-- BEGIN QUOTED PASSAGE --
Follow The Rules!

In fact, you probably never shouldn’t follow the rules… until you know why the rule exists and how it applies to you. This applies to something as simple as always build item X on a specific champion. Never just do something because it is written in a guide, but first try and understand the underlying principles hat govern the rule. Then slowly begin to reach a similar conclusion through your own experiences. It’s important to note that I am not here to tell you to go break the law and come back to blame me and Cloth 5! I am here to tell you that there are a few rules you should consider adopting into your life, and, no I won’t enforce them but you will… eventually.

Rule 1: The Snowball Effect

The first of these two rules is the snowball effect, appropriately named after the phenomenon observed when a snowball rolls down a hill. The rule states that many things are harmless until they are allowed to continue unimpeded, upon which they gain exponentially greater momentum and become increasingly difficult to stop. The snowball rule applies to two key parts of your life, your mental and physical well-being.

Most of you are already familiar with the term snowballing from League of Legends, so let’s start there. A lot of the season 4 changes are aimed at reducing the amount of snowballing in the game. Imagine you decided to play League, but instead of playing standard, you opted to go to your lane and give your opponent first blood every game and then play standard. Chances are that if you are even in skill with your opponent, you will probably lose. If you are much better than your opponent you can probably come back and win your lane. Now let’s assume two variables, one is your skill advantage over your opponent and the other is how many deaths you give up before playing seriously. For the purpose of this article, let’s pretend like we are playing with the 400 gold first blood and there are no diminishing returns making you worth less gold. If you look at the graph below, you can see that it doesn’t matter how high your skill level is, your chances of winning drop fast.

Deaths graph

This same graph can be applied to your health! If you keep effectively “first-blooding” yourself, it becomes really hard to return to a state of fitness. Several changes occur in your body: your metabolism slows down, your weight increases making it harder for you to be active, and your bad eating habits are so deeply ingrained that changing them becomes like dealing with a fed Kassadin. On the other hand your body can snowball like Kassadin too! The more muscle mass you have, the higher your metabolism, the more calories you burn, the easier it is for you to work out. Basically, it’s easier for you to stay fit when you are fit. As discussed in a previous article, being fit gives you energy to play well. Your physical and mental wellbeing are essentially intertwined. Exercise helps you release stress, which is necessary if you are going at it hard on the ladder.
-- END QUOTED PASSAGE --
-- BEGIN PROVIDED DATA --
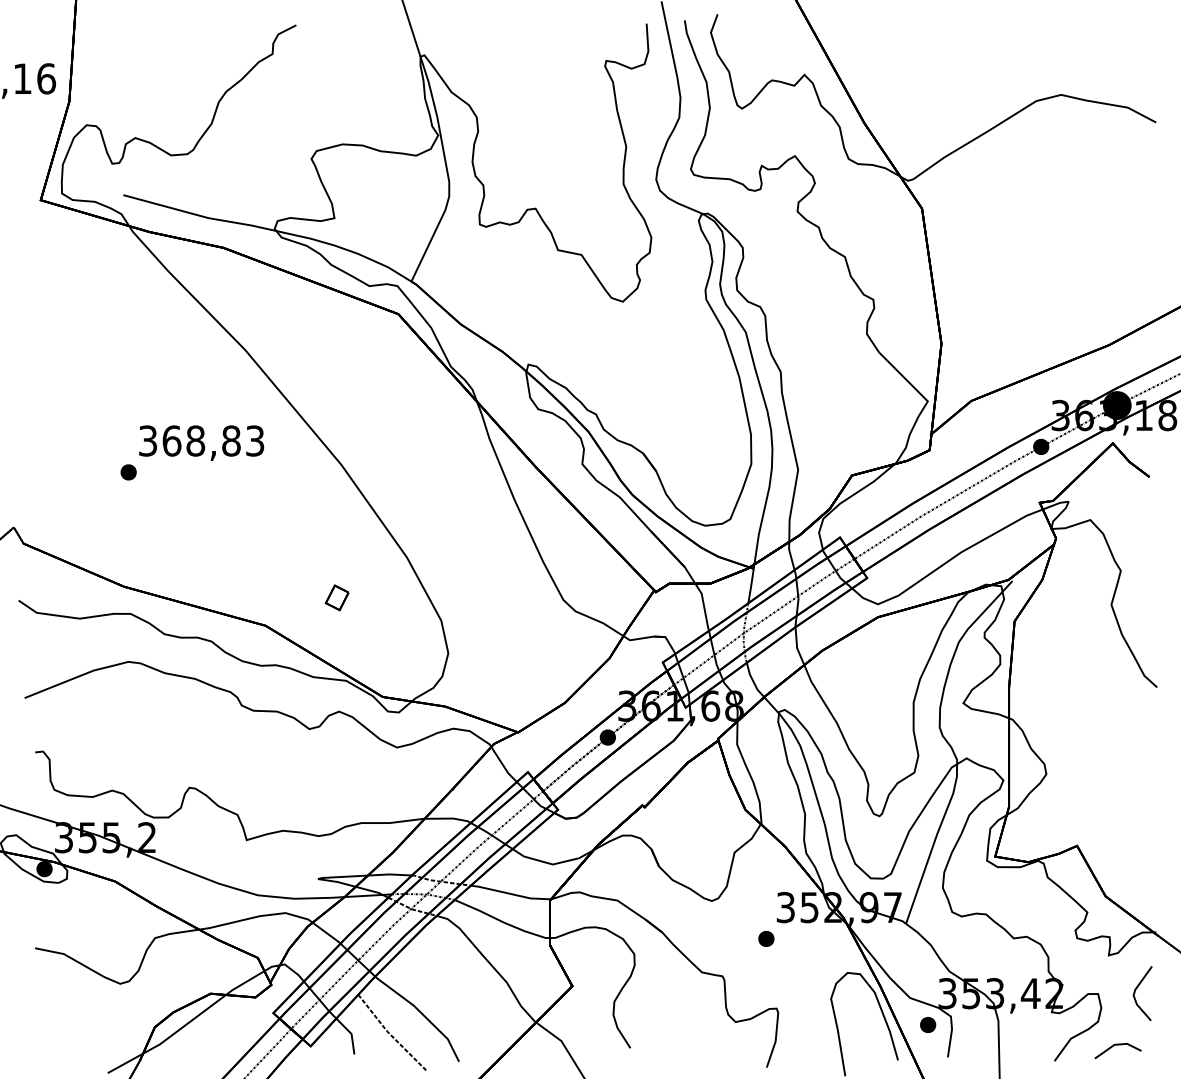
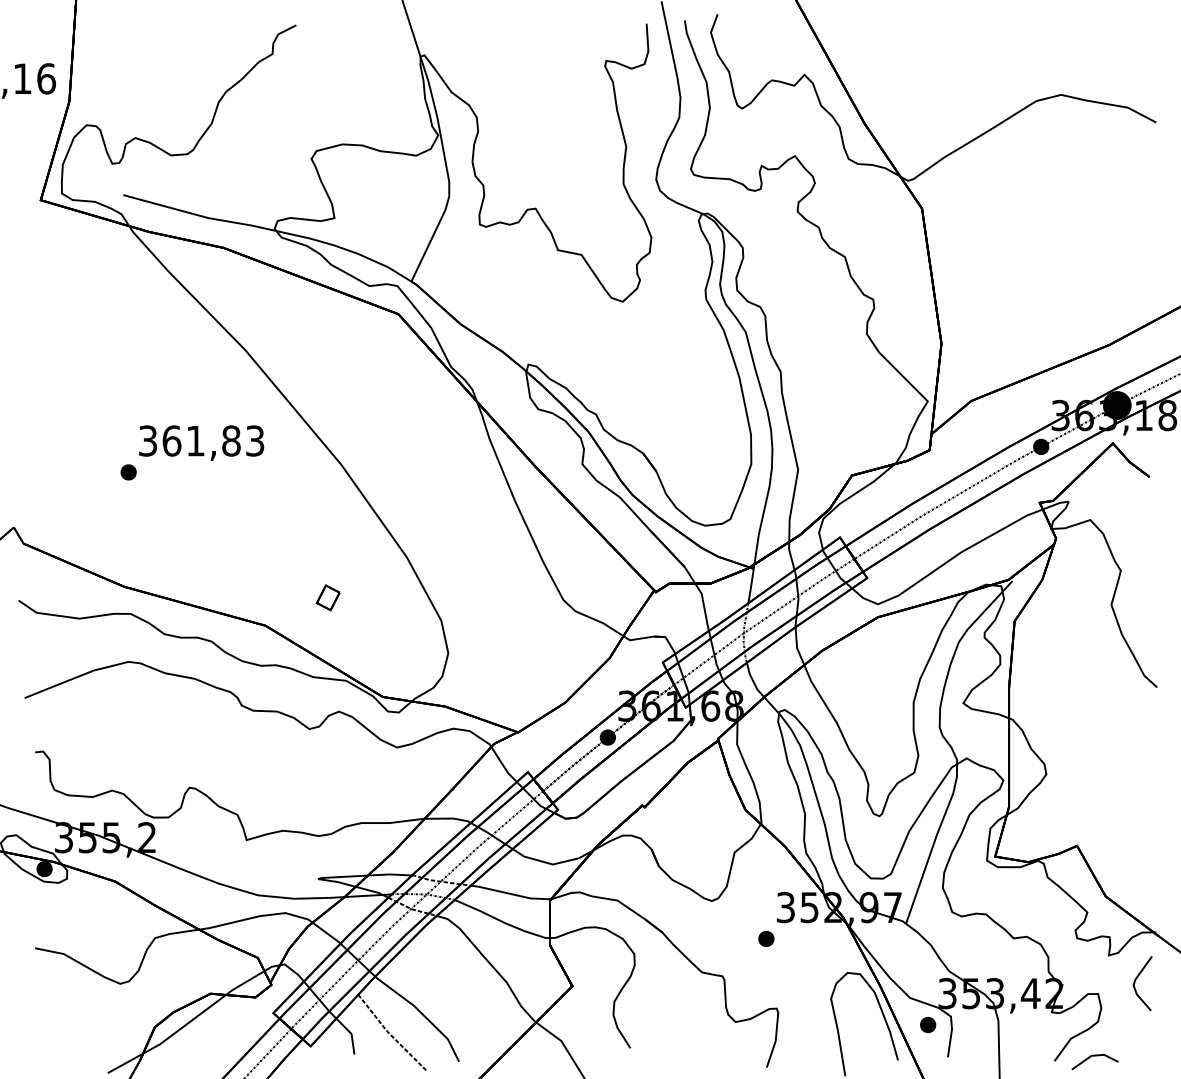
text at (195, 440): 368,83 -> 361,83
part at (336, 597) position: (336, 597) -> (327, 597)
line at (1135, 993) position: (1135, 993) -> (1135, 983)
line at (1117, 1045) position: (1117, 1045) -> (1094, 1056)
-- END PROVIDED DATA --
**GOAL**
From the snowball effect article, copy out word for word the part that opens with "The first of" and closes with "and physical well-being.".

**COMPLETE RESPONSE**
The first of these two rules is the snowball effect, appropriately named after the phenomenon observed when a snowball rolls down a hill. The rule states that many things are harmless until they are allowed to continue unimpeded, upon which they gain exponentially greater momentum and become increasingly difficult to stop. The snowball rule applies to two key parts of your life, your mental and physical well-being.